*Your goal*. Tally how many lines of these entries hold the string "xmlns". Return the number alone.

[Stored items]
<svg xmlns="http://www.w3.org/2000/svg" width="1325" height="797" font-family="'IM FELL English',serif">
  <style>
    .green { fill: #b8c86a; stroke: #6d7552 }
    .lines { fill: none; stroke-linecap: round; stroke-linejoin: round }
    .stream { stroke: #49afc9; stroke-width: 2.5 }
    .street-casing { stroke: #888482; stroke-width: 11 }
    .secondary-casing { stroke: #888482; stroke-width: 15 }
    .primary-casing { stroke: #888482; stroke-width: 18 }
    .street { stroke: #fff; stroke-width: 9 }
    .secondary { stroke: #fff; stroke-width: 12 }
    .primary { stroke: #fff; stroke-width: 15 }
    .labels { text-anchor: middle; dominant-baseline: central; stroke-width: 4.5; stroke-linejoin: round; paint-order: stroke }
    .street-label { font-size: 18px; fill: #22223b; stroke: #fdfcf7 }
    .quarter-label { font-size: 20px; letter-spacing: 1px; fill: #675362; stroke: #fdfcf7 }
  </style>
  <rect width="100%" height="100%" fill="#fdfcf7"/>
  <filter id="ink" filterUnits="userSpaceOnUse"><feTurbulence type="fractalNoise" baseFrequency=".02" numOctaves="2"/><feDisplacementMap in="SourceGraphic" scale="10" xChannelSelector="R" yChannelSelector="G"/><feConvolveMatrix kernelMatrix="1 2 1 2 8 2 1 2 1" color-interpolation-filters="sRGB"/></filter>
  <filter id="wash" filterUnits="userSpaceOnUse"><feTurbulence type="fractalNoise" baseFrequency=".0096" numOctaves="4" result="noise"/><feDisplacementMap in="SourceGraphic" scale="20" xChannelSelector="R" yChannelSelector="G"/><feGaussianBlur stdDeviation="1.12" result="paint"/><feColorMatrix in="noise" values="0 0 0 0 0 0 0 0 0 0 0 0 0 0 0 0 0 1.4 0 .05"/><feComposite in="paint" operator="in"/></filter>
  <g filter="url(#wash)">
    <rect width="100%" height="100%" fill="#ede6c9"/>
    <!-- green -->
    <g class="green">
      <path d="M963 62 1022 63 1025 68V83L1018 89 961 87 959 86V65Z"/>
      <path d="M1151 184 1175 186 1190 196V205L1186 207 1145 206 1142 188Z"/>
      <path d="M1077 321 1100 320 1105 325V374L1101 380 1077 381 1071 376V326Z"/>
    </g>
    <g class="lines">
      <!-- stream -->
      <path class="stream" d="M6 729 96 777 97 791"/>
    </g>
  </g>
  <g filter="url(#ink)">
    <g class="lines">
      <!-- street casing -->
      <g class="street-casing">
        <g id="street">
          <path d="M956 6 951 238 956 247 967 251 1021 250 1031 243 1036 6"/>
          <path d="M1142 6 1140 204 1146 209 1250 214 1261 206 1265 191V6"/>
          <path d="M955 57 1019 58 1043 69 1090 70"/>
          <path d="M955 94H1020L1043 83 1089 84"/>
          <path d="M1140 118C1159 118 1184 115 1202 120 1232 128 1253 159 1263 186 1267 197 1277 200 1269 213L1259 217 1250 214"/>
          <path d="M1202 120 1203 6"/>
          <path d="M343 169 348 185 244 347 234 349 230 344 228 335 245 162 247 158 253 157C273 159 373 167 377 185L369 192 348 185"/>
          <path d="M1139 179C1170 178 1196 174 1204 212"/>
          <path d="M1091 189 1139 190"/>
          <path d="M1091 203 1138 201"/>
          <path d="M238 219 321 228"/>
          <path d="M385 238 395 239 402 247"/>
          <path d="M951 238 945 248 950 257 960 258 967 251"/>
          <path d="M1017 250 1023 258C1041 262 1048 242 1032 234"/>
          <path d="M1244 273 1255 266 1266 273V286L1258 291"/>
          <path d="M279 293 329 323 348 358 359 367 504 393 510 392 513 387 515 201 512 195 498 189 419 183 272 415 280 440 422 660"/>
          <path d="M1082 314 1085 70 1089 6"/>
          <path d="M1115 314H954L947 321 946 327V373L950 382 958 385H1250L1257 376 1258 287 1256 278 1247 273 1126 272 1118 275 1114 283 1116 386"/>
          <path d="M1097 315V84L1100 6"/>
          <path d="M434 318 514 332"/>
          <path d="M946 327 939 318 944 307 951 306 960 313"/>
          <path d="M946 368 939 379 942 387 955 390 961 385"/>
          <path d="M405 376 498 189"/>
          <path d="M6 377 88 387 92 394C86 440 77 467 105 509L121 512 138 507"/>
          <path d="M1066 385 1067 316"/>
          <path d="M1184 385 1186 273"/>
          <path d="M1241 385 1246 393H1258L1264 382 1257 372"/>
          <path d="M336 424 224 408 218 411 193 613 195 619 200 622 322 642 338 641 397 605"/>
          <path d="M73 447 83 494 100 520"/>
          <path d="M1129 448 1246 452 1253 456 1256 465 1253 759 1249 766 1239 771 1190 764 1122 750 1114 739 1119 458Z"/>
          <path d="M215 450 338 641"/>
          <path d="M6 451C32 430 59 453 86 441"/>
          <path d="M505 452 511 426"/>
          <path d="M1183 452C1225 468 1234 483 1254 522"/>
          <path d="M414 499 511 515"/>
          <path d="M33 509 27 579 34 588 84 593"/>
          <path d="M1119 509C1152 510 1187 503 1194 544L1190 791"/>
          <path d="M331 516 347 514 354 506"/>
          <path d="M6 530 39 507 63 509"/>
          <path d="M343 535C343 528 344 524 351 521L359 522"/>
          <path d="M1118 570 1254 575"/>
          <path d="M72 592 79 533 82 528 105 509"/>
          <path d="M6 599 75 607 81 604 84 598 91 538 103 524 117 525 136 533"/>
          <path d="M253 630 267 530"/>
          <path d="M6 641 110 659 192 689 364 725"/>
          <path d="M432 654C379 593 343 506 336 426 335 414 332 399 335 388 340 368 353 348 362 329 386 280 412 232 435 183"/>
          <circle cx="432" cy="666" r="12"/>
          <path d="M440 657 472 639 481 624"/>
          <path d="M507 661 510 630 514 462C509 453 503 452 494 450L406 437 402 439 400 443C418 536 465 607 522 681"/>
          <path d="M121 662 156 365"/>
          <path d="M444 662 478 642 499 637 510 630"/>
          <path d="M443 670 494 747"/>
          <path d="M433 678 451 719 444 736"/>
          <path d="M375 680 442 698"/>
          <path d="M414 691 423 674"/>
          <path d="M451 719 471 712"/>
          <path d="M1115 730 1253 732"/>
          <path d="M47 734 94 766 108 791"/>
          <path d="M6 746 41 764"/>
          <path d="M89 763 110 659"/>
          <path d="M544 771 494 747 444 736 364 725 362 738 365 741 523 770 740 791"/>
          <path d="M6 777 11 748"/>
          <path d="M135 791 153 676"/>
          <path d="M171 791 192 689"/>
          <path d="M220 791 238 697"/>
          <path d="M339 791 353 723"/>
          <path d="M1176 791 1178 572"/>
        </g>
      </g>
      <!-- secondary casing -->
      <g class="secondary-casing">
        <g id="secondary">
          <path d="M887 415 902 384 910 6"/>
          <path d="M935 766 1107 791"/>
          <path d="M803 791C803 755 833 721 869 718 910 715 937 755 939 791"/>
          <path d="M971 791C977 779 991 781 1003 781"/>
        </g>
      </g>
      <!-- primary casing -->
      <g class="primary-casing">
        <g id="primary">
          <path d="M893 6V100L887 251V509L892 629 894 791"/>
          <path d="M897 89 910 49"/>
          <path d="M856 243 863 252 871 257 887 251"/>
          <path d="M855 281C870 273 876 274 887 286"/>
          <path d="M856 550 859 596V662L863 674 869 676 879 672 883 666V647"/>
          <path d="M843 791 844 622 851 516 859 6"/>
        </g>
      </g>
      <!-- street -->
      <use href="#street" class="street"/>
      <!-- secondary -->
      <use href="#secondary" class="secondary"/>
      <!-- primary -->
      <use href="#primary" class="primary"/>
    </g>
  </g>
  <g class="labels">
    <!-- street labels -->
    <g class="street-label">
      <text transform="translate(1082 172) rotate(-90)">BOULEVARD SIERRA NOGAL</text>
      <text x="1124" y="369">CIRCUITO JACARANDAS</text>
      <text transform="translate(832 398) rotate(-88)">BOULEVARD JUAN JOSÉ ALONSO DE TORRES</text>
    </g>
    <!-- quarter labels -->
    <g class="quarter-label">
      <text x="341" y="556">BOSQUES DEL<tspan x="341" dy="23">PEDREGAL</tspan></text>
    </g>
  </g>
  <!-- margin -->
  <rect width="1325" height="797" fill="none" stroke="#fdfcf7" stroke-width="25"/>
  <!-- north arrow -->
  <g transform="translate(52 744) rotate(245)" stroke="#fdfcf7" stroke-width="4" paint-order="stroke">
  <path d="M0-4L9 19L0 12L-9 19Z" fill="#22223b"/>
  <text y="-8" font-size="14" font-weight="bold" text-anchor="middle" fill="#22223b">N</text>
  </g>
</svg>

* * *

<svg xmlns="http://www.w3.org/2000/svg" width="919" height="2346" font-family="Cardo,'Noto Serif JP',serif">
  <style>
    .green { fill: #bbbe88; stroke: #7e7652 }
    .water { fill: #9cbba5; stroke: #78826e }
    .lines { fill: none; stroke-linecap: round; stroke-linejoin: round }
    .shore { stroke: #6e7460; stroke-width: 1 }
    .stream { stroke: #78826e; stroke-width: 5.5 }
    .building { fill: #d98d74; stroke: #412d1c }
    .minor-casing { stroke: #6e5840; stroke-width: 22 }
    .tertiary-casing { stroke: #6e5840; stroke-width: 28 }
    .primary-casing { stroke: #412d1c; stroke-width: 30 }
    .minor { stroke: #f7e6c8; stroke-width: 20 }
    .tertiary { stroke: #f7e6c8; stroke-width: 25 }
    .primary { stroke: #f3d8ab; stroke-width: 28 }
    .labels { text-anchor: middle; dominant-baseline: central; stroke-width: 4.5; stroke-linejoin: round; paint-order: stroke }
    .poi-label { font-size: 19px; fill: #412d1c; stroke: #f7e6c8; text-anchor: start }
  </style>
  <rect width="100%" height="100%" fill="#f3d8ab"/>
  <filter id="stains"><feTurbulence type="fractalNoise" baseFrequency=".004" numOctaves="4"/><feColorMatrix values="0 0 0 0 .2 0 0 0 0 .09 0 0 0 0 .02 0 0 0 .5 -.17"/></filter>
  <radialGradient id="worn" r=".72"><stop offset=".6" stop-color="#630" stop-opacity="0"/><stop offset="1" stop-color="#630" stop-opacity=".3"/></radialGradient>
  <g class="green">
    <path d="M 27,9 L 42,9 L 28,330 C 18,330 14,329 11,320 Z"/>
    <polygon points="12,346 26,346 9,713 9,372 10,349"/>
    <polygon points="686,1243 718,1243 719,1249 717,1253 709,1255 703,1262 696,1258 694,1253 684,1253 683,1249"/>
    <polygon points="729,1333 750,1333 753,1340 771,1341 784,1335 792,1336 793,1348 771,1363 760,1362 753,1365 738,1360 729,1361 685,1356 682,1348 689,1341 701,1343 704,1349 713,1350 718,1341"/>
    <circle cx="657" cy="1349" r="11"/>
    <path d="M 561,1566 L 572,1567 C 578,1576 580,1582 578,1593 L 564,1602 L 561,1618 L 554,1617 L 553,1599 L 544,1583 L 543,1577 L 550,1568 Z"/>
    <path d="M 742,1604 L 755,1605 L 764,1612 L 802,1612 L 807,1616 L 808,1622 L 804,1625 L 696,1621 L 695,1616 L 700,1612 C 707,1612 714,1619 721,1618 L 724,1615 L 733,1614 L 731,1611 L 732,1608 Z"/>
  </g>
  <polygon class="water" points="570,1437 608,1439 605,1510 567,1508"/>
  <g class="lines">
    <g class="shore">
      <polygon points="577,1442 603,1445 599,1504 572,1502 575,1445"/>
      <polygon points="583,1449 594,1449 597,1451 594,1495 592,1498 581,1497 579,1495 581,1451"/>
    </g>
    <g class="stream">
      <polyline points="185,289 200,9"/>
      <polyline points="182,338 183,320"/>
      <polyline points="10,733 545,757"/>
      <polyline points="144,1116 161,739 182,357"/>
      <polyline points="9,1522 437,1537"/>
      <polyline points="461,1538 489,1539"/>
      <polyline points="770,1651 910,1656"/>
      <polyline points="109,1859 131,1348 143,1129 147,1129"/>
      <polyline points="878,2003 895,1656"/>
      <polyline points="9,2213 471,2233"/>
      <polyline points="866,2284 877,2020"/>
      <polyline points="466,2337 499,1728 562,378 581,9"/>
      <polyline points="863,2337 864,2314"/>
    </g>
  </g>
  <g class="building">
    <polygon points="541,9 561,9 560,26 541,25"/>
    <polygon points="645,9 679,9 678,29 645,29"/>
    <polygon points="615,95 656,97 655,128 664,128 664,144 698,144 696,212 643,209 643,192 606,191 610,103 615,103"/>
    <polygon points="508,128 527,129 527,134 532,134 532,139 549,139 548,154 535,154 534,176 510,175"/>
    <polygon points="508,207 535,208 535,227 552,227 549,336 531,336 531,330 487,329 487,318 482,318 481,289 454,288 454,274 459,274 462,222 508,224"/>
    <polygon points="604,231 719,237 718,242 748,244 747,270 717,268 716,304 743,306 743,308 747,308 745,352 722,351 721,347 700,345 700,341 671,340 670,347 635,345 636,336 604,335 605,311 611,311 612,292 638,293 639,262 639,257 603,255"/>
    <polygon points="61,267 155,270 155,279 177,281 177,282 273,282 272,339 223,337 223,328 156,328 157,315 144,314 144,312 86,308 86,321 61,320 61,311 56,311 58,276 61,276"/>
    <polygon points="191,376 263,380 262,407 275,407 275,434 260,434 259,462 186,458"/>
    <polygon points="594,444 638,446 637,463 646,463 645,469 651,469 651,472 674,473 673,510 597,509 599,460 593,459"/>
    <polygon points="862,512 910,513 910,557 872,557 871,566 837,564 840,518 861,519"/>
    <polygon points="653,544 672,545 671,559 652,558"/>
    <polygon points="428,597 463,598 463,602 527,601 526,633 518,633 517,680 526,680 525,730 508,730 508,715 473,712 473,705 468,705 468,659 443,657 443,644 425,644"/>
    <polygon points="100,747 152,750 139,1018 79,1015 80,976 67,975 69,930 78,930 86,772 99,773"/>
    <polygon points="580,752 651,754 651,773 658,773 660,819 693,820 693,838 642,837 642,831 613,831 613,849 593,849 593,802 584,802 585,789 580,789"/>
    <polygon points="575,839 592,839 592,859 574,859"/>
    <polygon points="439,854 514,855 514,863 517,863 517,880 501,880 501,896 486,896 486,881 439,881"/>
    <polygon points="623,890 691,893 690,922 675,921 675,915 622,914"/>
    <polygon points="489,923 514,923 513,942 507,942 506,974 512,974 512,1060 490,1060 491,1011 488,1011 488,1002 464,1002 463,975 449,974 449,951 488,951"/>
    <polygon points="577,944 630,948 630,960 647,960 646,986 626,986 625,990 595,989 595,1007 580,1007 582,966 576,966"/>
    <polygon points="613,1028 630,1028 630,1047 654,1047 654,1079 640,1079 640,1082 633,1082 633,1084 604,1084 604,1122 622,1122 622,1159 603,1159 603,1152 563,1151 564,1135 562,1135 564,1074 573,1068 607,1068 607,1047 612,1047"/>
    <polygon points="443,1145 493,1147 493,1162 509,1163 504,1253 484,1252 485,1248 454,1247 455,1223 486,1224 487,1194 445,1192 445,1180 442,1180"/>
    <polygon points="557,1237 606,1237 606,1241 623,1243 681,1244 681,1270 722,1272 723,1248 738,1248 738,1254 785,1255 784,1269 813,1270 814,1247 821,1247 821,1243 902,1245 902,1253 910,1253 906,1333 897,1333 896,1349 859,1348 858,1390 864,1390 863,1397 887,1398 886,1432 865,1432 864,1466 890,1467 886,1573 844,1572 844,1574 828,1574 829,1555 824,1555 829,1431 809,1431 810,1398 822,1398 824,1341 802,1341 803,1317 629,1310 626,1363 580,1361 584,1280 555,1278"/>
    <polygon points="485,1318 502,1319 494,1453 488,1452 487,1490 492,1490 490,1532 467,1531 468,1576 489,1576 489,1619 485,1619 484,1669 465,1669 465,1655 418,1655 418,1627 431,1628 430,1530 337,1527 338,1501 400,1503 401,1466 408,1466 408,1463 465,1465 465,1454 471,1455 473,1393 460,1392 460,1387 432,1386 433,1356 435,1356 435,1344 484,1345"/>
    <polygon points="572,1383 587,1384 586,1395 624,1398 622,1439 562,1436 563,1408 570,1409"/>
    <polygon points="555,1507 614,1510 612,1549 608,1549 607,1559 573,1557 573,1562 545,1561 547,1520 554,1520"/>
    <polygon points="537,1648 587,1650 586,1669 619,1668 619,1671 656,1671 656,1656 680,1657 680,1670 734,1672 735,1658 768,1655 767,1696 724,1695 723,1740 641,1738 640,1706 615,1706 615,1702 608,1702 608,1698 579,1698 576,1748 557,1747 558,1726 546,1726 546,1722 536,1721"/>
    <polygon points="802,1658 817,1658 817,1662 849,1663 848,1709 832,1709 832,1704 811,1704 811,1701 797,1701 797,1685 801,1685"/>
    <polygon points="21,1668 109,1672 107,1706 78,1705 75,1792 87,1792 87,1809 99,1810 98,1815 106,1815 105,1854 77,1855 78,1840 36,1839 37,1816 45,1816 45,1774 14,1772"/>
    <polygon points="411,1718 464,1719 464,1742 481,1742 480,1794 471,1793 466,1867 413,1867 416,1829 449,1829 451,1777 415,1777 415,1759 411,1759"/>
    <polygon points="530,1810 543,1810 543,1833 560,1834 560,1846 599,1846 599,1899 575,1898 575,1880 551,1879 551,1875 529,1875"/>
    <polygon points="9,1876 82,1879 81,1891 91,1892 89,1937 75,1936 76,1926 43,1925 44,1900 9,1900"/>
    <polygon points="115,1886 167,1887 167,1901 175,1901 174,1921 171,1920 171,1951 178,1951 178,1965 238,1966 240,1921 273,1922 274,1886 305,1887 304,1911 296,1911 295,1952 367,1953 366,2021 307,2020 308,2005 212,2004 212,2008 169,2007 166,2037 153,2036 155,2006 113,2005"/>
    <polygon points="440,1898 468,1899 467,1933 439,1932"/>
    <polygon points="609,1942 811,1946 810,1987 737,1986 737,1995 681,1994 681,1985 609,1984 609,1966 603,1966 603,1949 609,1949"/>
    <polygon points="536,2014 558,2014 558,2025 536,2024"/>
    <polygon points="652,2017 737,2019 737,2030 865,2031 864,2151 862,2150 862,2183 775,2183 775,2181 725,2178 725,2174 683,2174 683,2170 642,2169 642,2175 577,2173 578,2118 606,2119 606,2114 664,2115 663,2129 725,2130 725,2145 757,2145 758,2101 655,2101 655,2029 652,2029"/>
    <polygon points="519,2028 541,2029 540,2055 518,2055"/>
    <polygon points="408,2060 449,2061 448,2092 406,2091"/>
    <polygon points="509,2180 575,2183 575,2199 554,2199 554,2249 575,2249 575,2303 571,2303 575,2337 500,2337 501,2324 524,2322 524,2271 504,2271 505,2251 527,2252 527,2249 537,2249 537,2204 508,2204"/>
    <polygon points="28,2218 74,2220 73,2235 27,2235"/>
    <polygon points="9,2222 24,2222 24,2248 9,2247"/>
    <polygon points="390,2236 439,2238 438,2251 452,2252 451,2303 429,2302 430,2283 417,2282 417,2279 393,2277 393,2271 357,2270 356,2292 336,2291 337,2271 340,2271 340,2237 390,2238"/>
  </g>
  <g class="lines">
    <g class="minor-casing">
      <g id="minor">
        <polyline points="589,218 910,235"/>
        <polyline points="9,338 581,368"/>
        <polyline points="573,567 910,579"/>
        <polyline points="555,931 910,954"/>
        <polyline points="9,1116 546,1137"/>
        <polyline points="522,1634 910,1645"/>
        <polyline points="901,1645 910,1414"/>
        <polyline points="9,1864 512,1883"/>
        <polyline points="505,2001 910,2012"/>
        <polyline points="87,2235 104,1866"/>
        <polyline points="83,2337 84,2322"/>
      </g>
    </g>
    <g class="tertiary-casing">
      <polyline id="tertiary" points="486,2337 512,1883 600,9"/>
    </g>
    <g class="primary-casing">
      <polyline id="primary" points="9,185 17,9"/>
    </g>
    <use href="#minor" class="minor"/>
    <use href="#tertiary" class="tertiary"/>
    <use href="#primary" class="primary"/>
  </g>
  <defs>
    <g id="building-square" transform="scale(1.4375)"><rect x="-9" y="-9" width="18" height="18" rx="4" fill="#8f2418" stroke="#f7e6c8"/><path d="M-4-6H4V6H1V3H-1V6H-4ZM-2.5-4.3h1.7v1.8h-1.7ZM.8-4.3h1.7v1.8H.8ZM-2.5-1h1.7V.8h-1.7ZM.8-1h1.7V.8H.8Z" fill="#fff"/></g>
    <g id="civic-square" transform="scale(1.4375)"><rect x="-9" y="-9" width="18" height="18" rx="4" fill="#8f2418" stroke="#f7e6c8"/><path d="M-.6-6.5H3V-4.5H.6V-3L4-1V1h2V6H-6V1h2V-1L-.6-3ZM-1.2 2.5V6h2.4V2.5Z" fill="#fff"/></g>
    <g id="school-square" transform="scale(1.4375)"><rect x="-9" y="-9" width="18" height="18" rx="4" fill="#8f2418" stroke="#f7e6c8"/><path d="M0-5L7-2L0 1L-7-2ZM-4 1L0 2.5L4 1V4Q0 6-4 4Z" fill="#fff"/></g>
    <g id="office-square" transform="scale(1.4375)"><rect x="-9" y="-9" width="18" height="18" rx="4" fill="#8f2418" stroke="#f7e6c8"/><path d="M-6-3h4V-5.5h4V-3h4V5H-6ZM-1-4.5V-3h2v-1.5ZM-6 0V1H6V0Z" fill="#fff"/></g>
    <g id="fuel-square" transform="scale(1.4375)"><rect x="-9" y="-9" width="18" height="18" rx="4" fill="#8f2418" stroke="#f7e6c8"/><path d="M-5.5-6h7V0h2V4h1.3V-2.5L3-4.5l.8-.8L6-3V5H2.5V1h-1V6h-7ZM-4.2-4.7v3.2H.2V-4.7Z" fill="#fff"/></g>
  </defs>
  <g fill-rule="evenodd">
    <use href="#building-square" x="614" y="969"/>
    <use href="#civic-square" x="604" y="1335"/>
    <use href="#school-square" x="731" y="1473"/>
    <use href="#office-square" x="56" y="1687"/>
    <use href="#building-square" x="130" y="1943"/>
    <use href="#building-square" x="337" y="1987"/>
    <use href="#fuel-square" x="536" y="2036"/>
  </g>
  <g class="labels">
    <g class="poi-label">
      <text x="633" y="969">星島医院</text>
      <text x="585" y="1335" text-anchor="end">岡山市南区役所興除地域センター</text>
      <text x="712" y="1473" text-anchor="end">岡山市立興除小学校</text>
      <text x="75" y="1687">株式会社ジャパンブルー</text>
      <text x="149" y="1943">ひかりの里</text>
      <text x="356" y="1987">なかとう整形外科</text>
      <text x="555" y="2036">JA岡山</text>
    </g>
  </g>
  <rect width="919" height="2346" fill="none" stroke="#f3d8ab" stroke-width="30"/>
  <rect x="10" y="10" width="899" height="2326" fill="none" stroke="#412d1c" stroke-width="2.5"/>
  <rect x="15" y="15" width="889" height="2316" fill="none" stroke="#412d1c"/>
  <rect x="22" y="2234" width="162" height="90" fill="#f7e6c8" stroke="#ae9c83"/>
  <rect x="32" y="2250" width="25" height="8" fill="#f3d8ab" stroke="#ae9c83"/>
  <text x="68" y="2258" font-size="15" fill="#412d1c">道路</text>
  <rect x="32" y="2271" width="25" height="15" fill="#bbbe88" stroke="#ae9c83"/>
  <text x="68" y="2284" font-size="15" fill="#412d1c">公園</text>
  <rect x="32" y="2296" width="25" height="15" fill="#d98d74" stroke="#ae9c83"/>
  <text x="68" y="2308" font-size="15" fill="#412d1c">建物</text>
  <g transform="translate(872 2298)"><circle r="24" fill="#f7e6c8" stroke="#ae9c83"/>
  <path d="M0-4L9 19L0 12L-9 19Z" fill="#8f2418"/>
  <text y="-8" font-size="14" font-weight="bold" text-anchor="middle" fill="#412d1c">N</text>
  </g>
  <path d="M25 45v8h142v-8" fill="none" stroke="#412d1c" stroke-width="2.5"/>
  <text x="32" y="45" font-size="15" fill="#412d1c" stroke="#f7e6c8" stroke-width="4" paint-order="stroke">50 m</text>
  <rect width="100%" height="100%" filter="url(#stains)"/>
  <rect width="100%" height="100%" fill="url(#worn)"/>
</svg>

*Output of the exercise*. 2